Hidden Towns, by Austrian photographer Gregor Graf, offers a fascinating view of the contemporary city. With careful retouching, Graf removes his images completely of signs and symbols.
What is left is unsettling, the cities seem deserted and uninhabited. The photographs of Graf's home town of Linz are especially provacative, with the flat colours of streets and building facades strongly recalling paintings by Edward Hopper.
This is Graf's description of the Hidden Towns project in Linz:
Borderline urban spaces in Linz, major thoroughfares leading in and out of the city, lined with buildings from the 50s to the 80s. Districts formerly located on the periphery that are today squeezed in between the city's historical centre and the frayed suburban and industrial zones lying on its outskirts. These are the motifs of the four photographic works in Gregor Graf's hidden town - verborgene Stadt series. The "stars" in these photos are are the buildings on Dinghofer, Dametz and Mozart Streets. Back in the 60s this streets were incorporated into a traffic concept that was even then reguarded as only an interim solution to get the rising number of vehicles in the city centre under control. Buildings were torn down, whole rows of houses were shifted and existing structures were were altered. These intermediaryregions became spaces dedicated efficient movement, filled with all the traffic lights and signage systems that entails.

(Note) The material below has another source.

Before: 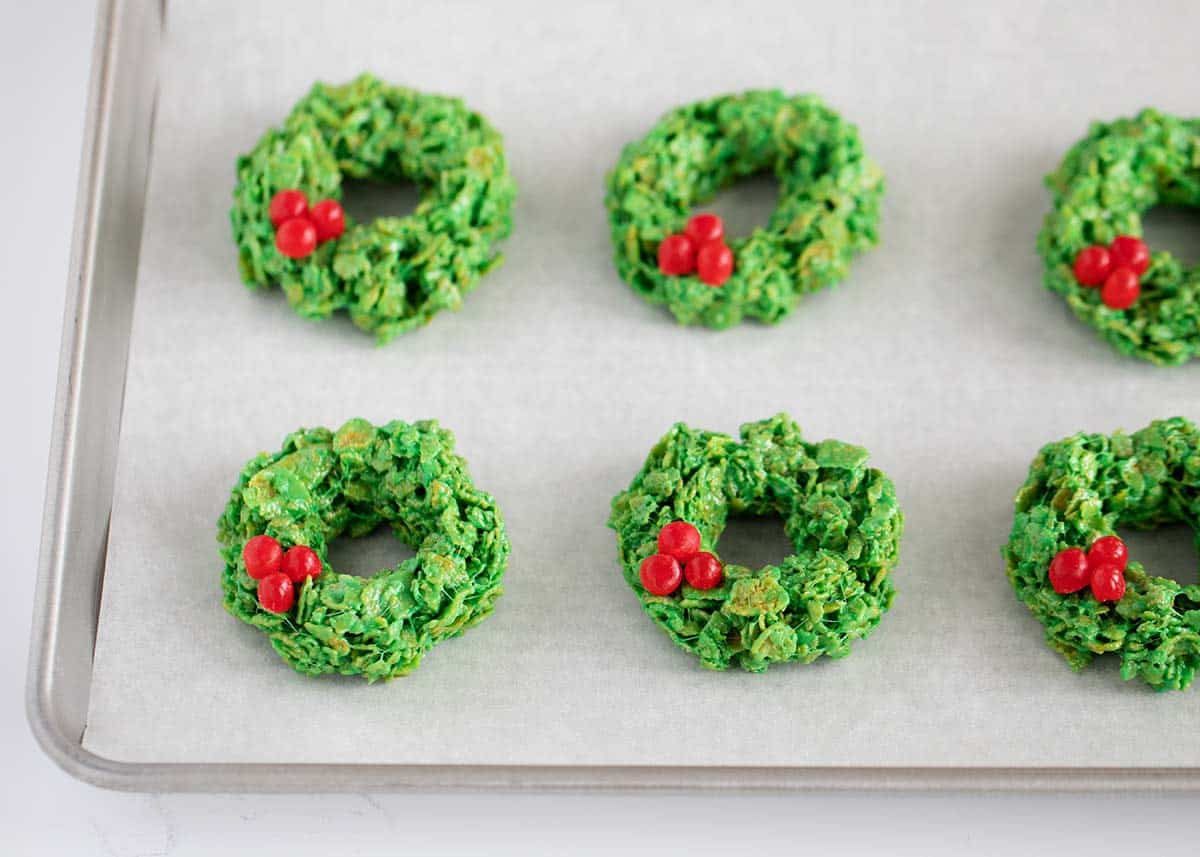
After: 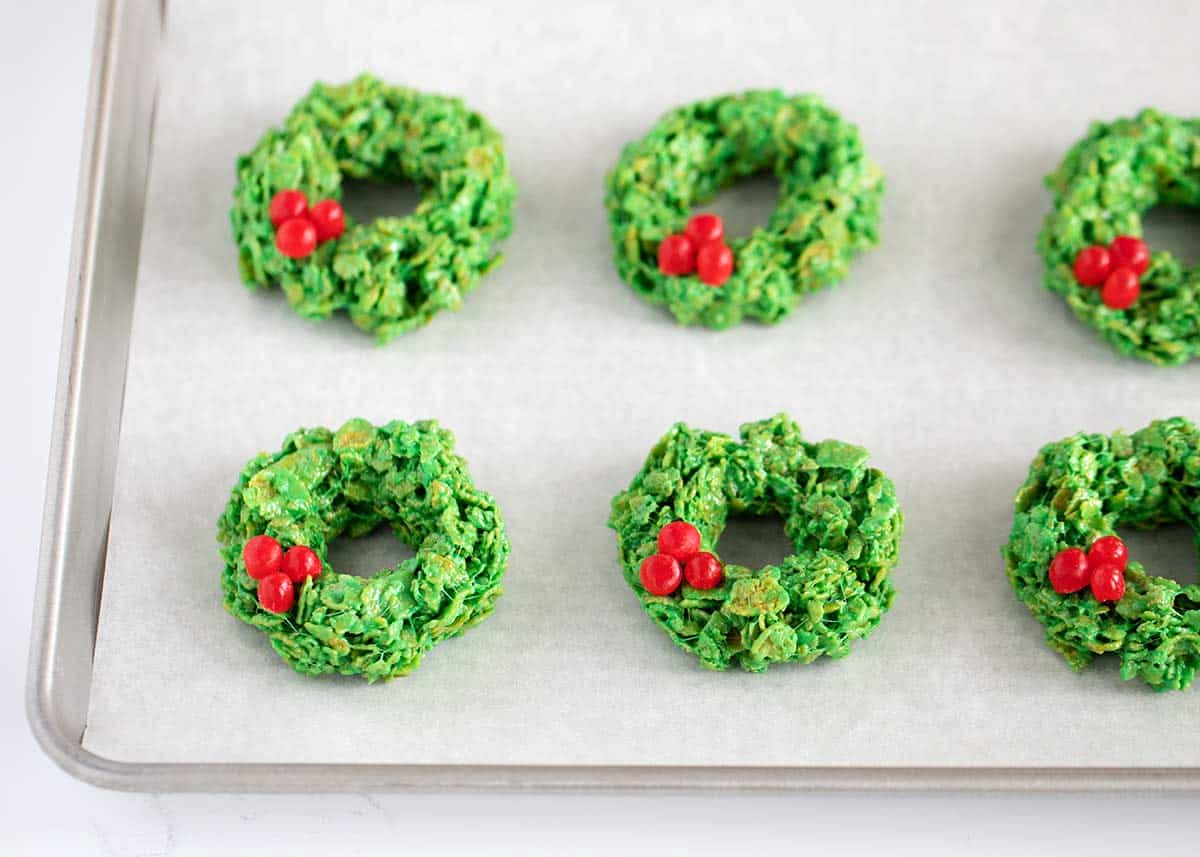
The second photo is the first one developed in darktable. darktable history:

The city as living space is today no longer shaped by the individuals who inhabit it. At the textural level - with words, symbols, logos, directional and traffic signs, commands and prohibitions-the only elements allowed are those that serve the end of law or consumption. Free expression, such as graffiti or the unauthorized hanging of posters in the public space is punishable by law. The real city is increasingly becoming a personality-drained world of corporationsand branding, coupled with the proliferation of rigorous regulations dictating how individuals are expected to behave. Modernism tried to rid architecture of ornament-advertisingand directional systems have now brought it back, under a new guise and with a new function. City centres have evolved into "literary" spaces. New technical possibilities (glass, large print, tickers, digital text production technologies, mega displays, transparent buildings) turn buildings facades into another medium for conveying nwes, with whole buildings becoming there own logo.
For hidden town - verborgene Stadt - Gregor Graf applied a complicated retouching process to remove all graphic elements from his photographic images. They appear as spaces void of signs, making them seem unreal, and cultural interchangable. At the same time, they offer an undisguised view of the architecture and at the clarified spacial systems. The digital editing involved traffic signage and graphics. Signs of wear and tear, such as patina or weathering, and things that hint at human usage were deliberately left unaltered. But the cultural and communicative information we are accustomed to seeing has disappeared. An apperantly virtualized space emerges, which we are unable to reconcile with our normal visual experience. How is a city without signs, without visual regulations, without guiding graphics, perceived? How do we move through this urban construct? Do we still recognize these (non) places?
Previously
City of Signs 4
City of Signs 3
City of Signs 2
City of Signs
To me it seems simple, clean, uncluttered... a relief for sore eyes.
Posted by: Janie | March 30, 2008 at 03:29 AM
Yes, sometimes it would be great if our city streets could be free of all the optical clutter, street furniture and other visual pollution.
There's a saturation point with signage and street furniture I think, beyond which none if it actually stands out or is 'readable'. At a certain level signage no long signifies anything - it becomes a free-form composition in it's own right. Which can also be quite visually exciting. Places such as Tokyo and Los Vegas are almost pure sign-space.
Maybe in our augmented reality future all signage will be digital overlays that we can turn off or on, and filter as desired.
Posted by: Kosmograd | March 31, 2008 at 10:14 AM
Well, you have a point regarding the "overflowing" optical clutter cost by signages but look at the city concept carefully. Without those signages on steel strapping seals, we wouldn't know which shop sells which. We'll keep on guessing, entering from shop to shop, til you find the commodity you're trying to buy. Worst, if you have to guess if the door is actually a shop or not - it'll waste time. These signs actually provide us information; it's not just for marketing. As for the posters and graffiti, I think it's fair enough that the town's strict about it.